__Supplied text__

-- -- --

Thursday, October 30, 2008

Halloween Rock

The songs one might consider placing under the broad rubric of “Halloween Rock” occupy a curious niche in rock music history. They do not especially exhibit the tendentiousness of the “novelty song,” those occasional or ad hoc songs recorded to raise money for a certain charity, for instance, or recorded to capitalize on a current consumer fad or craze. Nor do they form a coherent subgenre of rock music, having no recurring, identifiable characteristics, thus making them different from a highly commercialized popular musical form such as the Christmas song. Another difference from Christmas music is that “Halloween Rock” is not necessarily music one plays at Halloween, but all year long. Nonetheless, there are certain tunes that one inevitably is compelled to play at Halloween, such as “The Blob,” “Monster Mash, “Psycho Killer,” “Werewolves of London,” and “(Don’t Fear) The Reaper”, the latter song actually used in the movie Halloween. None of these aforementioned songs are particular “scary” in my view, although they are all highly memorable pieces of music, and somehow seem especially appropriate to play at this time of year.

Yesterday posted a list of the “Top 10 User-Submitted Halloween Rock Tunes,” consisting of readers contributing to “the perfect Halloween rock playlist.” I invite everyone to check out the list—complete with videos—that, while extraordinarily heterogeneous, marked by different styles and different historical periods, actually contains some interesting choices: among them, The Kinks’ “Wicked Annabella,” The Sonics’ “The Witch,” Electric Light Orchestra’s “Fire on High” (from the album Face the Music, the back cover of which is pictured above), The Who’s “Boris the Spider,” and what, for me anyway, is the most interesting choice, Crispin Glover’s rendition of “Ben.” Crispin Glover, remember, starred in the 2003 remake of Willard (1971), a story about a young man’s fascination and strong identification with rats. “Ben,” a huge hit for the young Michael Jackson, was the title track to that film’s 1972 sequel, Ben. Although Willard and its sequel are generally considered “campy,” for an alternative view I would recommend everyone to read Deleuze and Guattari’s Mille Plateaux, in particular the chapter titled “1730: Becoming-Intense, Becoming-Animal, Becoming-Imperceptible.” Deleuze and Guattari are especially fond of the film Willard as an illustration of the principle they name “Becoming-Animal,” the strong identification certain human beings have with certain animals, imitating them, modeling their behavior on them, in short attempting to become them. Contrary to a film such as The Wolfman, for instance, which depicts the horror of becoming Other, Willard explores the deep desire to do just that. (Vampire films often explore similar territory.)

-- -- --

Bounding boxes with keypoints
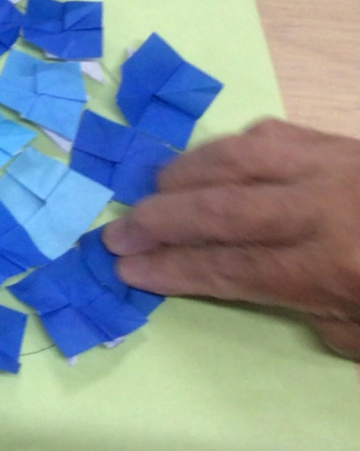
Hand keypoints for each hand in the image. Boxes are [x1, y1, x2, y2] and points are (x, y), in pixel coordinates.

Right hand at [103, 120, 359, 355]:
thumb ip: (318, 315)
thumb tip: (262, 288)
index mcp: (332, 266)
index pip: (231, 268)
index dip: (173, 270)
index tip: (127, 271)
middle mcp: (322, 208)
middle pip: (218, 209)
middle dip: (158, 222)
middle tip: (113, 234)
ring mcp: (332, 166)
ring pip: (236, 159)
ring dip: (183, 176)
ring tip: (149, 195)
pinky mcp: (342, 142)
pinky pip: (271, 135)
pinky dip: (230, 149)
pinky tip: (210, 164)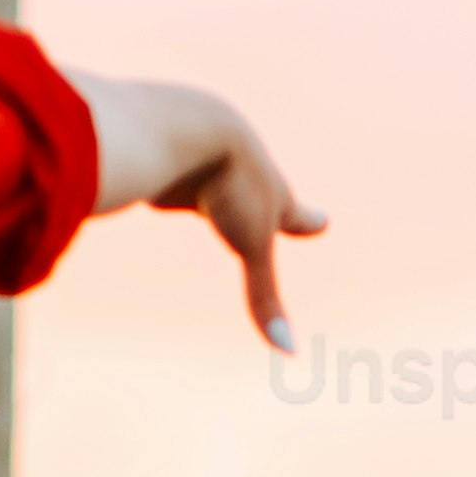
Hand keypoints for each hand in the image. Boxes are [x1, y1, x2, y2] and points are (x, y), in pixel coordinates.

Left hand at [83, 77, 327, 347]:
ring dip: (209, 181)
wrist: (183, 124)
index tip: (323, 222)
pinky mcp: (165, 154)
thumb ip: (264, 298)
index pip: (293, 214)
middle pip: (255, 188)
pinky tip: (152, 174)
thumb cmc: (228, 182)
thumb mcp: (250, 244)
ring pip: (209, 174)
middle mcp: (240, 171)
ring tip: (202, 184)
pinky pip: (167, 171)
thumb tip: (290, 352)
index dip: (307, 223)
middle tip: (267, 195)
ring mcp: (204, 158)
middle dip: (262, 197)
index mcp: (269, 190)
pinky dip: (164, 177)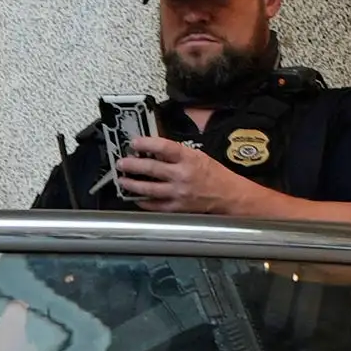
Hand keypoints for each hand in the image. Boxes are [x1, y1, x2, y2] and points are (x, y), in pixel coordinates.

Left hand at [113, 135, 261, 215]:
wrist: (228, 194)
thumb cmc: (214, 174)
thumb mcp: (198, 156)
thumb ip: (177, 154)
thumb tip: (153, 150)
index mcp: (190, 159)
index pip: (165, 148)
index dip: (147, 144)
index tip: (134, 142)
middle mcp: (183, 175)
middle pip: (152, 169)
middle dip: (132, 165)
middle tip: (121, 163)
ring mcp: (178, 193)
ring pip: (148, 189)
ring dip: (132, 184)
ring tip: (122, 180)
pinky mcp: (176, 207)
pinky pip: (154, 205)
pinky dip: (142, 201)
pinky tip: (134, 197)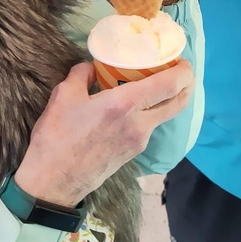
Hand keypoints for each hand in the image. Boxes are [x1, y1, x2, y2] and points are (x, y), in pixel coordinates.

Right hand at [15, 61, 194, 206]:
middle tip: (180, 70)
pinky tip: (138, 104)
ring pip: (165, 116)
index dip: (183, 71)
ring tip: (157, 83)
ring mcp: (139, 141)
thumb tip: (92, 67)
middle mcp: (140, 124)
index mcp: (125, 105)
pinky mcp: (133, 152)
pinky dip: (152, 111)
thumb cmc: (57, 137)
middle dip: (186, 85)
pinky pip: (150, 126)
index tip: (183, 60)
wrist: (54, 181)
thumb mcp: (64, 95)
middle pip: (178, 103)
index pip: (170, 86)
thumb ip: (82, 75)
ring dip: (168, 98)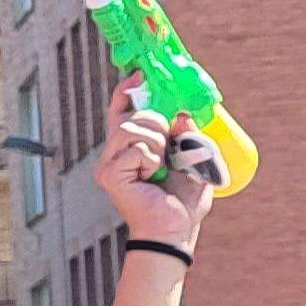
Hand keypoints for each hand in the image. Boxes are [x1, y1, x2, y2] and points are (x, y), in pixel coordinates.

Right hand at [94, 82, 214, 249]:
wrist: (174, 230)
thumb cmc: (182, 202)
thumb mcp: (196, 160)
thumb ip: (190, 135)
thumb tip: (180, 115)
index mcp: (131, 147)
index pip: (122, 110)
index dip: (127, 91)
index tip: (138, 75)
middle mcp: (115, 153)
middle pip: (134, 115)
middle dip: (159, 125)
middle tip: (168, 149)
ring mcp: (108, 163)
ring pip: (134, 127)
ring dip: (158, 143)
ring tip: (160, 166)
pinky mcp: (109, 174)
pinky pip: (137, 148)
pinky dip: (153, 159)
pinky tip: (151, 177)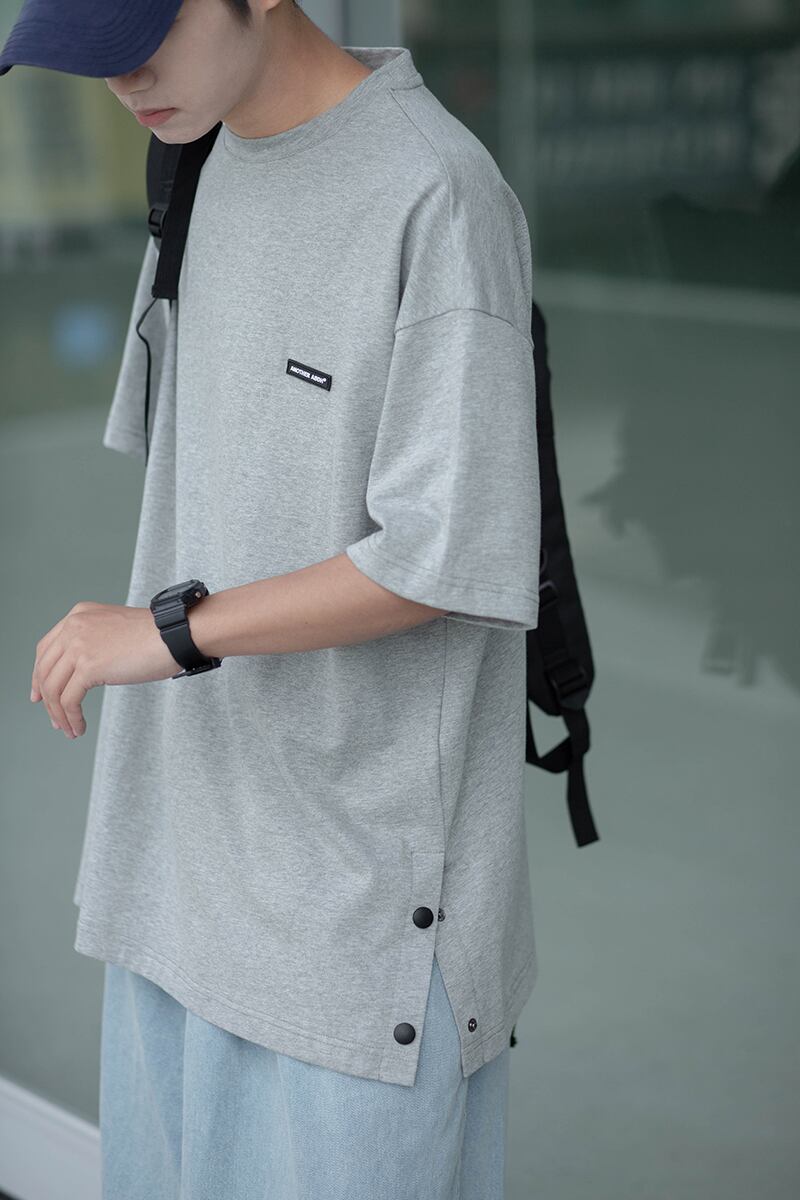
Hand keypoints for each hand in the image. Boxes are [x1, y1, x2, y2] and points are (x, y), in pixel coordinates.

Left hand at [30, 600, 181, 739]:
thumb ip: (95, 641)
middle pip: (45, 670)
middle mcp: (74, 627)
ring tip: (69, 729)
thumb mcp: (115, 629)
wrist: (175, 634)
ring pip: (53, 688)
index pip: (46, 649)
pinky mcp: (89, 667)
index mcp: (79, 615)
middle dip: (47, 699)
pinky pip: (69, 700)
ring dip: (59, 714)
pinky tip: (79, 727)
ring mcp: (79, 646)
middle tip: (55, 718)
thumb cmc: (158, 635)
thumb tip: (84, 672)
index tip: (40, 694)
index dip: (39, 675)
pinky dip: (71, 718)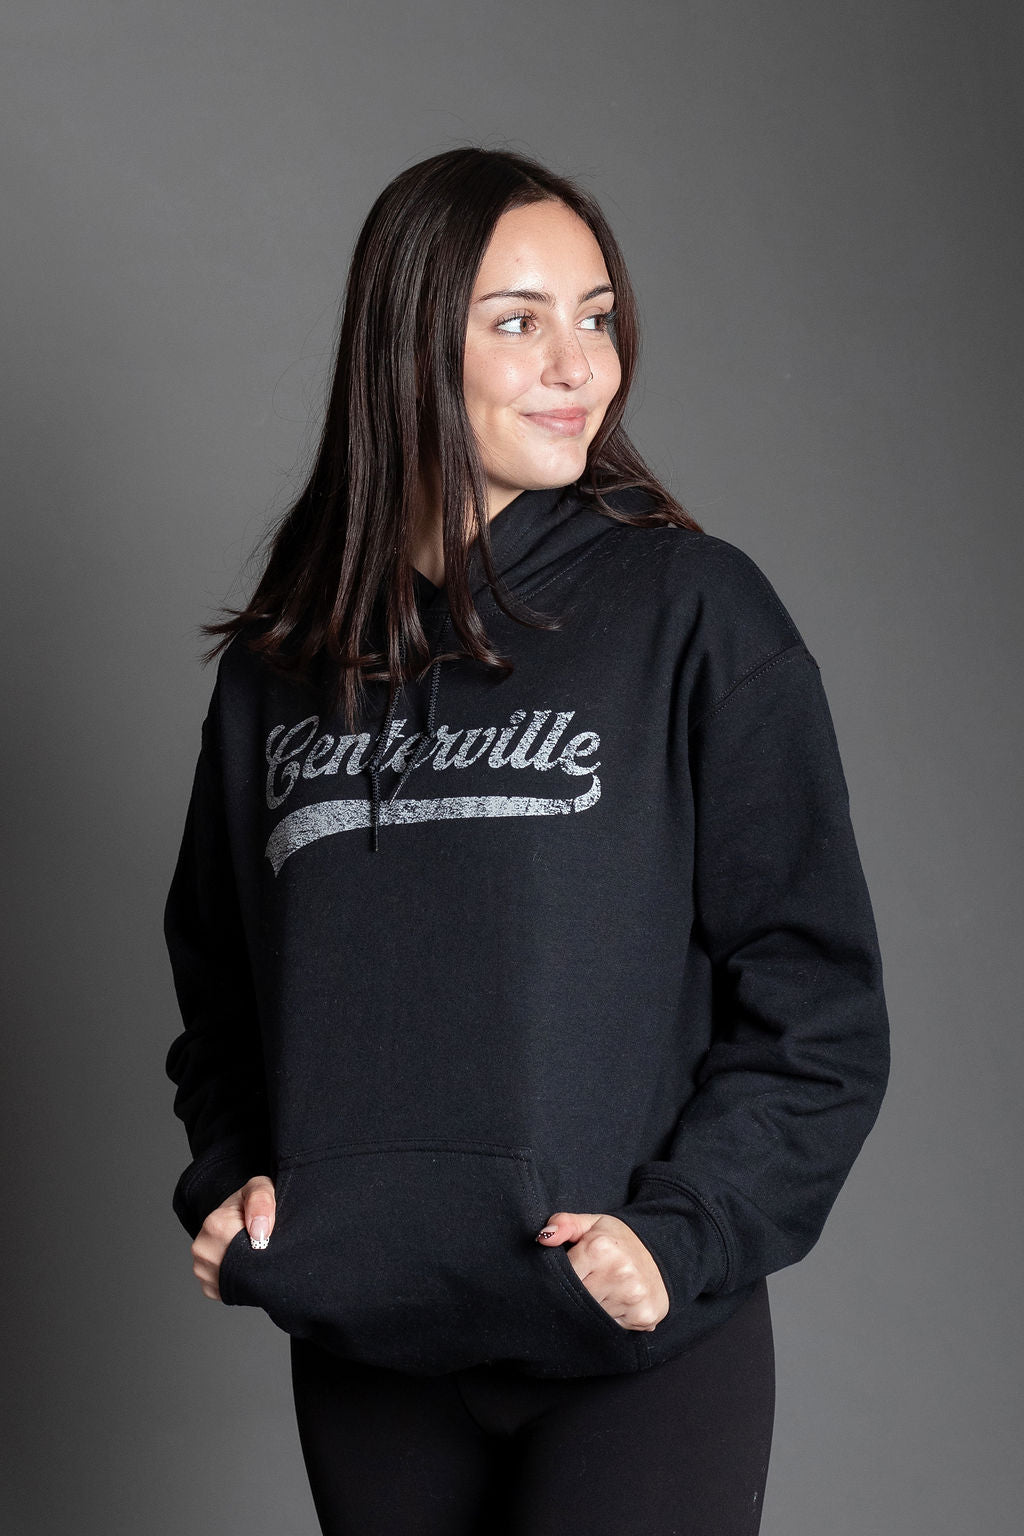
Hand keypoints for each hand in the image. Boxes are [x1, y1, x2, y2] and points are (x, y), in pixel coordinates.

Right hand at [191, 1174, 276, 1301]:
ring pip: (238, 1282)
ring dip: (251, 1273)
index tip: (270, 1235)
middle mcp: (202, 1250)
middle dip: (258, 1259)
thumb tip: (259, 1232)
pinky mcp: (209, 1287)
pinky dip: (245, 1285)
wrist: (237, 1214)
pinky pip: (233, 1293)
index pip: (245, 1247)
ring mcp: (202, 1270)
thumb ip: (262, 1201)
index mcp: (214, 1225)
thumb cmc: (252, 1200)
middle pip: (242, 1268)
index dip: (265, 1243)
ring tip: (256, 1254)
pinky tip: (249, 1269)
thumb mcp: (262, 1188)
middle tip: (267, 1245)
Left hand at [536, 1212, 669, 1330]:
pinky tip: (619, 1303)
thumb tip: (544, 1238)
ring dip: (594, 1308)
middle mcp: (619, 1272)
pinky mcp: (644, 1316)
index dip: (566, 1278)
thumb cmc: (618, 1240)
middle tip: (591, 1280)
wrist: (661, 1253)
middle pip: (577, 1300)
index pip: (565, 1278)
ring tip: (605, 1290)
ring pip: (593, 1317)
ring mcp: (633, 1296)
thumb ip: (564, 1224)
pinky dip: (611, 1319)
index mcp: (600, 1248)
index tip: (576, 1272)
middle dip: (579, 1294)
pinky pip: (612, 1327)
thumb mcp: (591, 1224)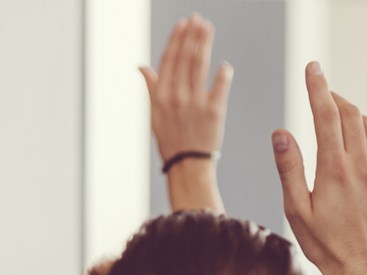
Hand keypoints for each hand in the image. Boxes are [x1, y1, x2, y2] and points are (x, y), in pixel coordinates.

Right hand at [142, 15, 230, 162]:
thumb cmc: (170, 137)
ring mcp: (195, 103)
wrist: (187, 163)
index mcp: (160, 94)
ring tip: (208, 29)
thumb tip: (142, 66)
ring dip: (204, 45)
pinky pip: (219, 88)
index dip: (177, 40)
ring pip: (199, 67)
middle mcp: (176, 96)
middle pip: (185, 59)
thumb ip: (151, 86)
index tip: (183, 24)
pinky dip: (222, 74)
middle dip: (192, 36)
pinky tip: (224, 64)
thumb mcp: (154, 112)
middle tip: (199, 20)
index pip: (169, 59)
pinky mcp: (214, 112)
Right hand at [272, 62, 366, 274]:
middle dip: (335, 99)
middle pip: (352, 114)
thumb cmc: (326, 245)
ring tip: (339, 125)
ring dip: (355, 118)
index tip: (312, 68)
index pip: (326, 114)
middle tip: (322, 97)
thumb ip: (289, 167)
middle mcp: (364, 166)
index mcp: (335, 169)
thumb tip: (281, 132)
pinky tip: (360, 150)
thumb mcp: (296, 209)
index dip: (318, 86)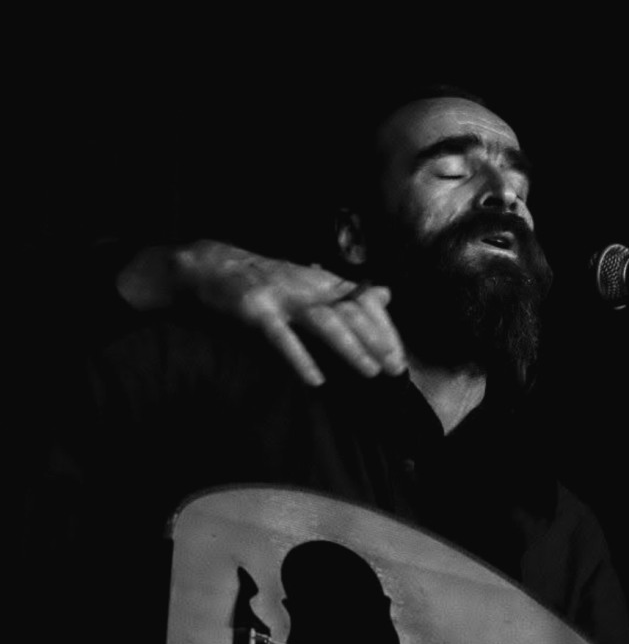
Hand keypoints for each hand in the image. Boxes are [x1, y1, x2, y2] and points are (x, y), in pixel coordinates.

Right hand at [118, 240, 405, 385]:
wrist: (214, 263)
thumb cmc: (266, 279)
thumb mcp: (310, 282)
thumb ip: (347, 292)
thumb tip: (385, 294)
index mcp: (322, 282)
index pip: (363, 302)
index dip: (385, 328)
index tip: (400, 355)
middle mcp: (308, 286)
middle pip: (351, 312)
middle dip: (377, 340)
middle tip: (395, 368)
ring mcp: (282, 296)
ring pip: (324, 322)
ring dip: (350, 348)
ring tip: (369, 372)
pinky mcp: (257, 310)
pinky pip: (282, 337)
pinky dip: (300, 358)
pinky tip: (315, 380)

-- -- --

__Actions to take__
- A) According to the Halloween Rock post, why do these songs fail to form a coherent subgenre of rock music? Answer in one to three sentences.
- B) Pick up the Halloween Rock post after its final sentence and keep writing.

__Responses__
- A) They have no recurring, identifiable characteristics. That sets them apart from a highly commercialized popular form such as the Christmas song.

- B)
At any rate, over at a list of favored “Halloween Rock” tunes follows the “Top 10” Halloween songs, and I invite everyone to peruse it. Moreover, I wish all my readers, now and in the future, a Happy Halloween!

Wednesday, October 29, 2008

End Of An Era

The website announced yesterday—October 28, 2008—that JVC, the final company producing standalone VCRs, has ceased manufacture of the venerable machines. Obviously yesterday was an historic day. Apparently, JVC will “continue to serve customers with a need to play back VHS tapes by offering up DVD/VHS combo units, but those looking for a shiny new slice of retro in 2008 will be out of luck after remaining inventories dry up.” Since the first VHS VCR was introduced in 1976—the JVC HR-3300, priced at $1,400 and weighing 30 pounds—that is, 32 years ago, over 900 million VCRs were manufactured worldwide, “with 50 million of those boasting a JVC label.”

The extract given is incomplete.